Ô le plus cher souci des demeures de ton père! Espérance pleurée d'un germe sauveur! Tu recouvreras par ton courage la maison paternelle. Ô doux à mes yeux, toi qui as quatre parts dans mon cœur! Car, il me faut te nommer mon père, et c'est à toi que va l'amour que j'avais pour ma mère qui m'est justement odieuse, et pour ma sœur cruellement sacrifiée. Tu me seras un frère fidèle, toi qui, seul, viens à mon aide. Que la force et la justice, et Zeus, le plus grand de tous les dieux, soient avec nous!

ORESTÈS.

Zeus! Zeus! contemple ceci. Vois la race de l'aigle, privée de son père étouffé dans les nœuds de la vipère horrible.
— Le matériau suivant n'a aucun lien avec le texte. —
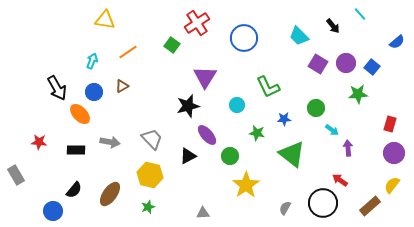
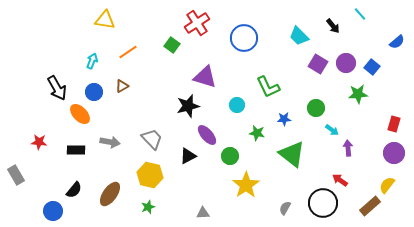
purple triangle at (205, 77): rotated 45 degrees counterclockwise
red rectangle at (390, 124): moved 4 px right
yellow semicircle at (392, 185): moved 5 px left
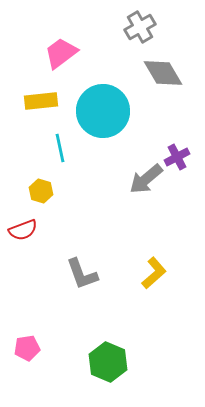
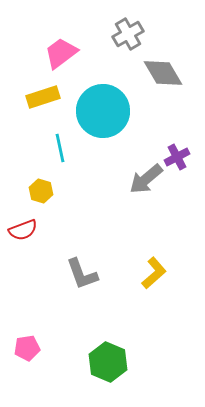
gray cross: moved 12 px left, 7 px down
yellow rectangle: moved 2 px right, 4 px up; rotated 12 degrees counterclockwise
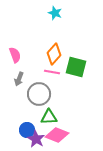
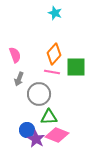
green square: rotated 15 degrees counterclockwise
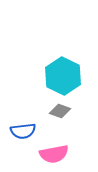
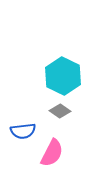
gray diamond: rotated 15 degrees clockwise
pink semicircle: moved 2 px left, 1 px up; rotated 52 degrees counterclockwise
La faim ronge ses petits orphelins qui ne peuvent chasser comme leur père, ni suffire aux besoins du nid. Regarde-nous, Èlektra et moi, enfants sans père et chassés tous deux de leur demeure. Si tu abandonnais les enfants de celui qui t'offrait de si riches sacrifices, de quelles mains semblables recevrais-tu désormais les honneurs sacrés? Une fois la race de l'aigle éteinte, par qui enverrais-tu aux mortels tes augures véridiques? Si tout l'arbre royal est brûlé jusque dans ses racines, on ne pourra orner de rameaux tes autels aux jours des sacrifices. Aide-nous! Relève de sa chute cette maison qui certes, semble maintenant à jamais écroulée.

LE CHŒUR DES KHOÈPHORES.

Ô enfants, ô sauveurs du foyer paternel, taisez-vous! Ô enfants, que nul ne vous entende et ne puisse, en parlant sans réserve, tout dénoncer à ceux qui commandent. Plaise aux dieux que je les voie un jour morts, à travers la fumée odorante du bûcher!

ORESTÈS.

Non, certes, le tout-puissant oracle de Loxias ne me trahira pas, lui qui m'a ordonné d'affronter ce danger, m'excitant à haute voix et me menaçant, de façon à glacer mon cœur brûlant, de malheurs terribles, si je ne vengeais le meurtre de mon père sur ses meurtriers, les tuant comme ils l'ont tué, et si je ne les châtiais de m'avoir enlevé mes biens. Certes, il m'a dit que je souffrirais alors et que je serais accablé de maux horribles. Il m'a annoncé que les mortels seraient accablés de toutes les calamités qu'il faut payer aux Érinnyes irritées, et que, pour moi, je serais en proie à la maladie qui rongerait mes chairs, dévorerait de ses dents féroces ma première nature, me rendrait décrépit et blanchirait mes poils. Et il prophétisait encore d'autres assauts des Érinnyes, à cause du sang de mon père, et qu'il darderait son œil flamboyant du fond des ténèbres; car le trait sombre que lancent les morts, quand des parents ont été la proie d'un crime, et la rage, et les épouvantes nocturnes, agitent, troublent et chassent le misérable hors de la ville avec un fouet d'airain. Il n'est plus permis à l'homme souillé de prendre part du kratèr et des libations versées. Il est repoussé des autels par la colère cachée de son père; il n'est accueilli par personne; tous le méprisent, et il meurt, longtemps après, sans amis, et consumé par une destinée lamentable et horrible. Certes, il faut croire de tels oracles. Même sans y croire, j'accomplirais encore mon dessein. En effet, d'innombrables raisons m'y poussent: l'ordre d'un dieu, le regret profond de mon père, et, par dessus tout, mon indigence. Enfin, je ne souffrirai pas que les plus illustres des citoyens qui ont courageusement renversé Troia soient soumis à deux femmes, car Aigisthos a une âme de femme. S'il en est rien, cela se saura bientôt, et clairement.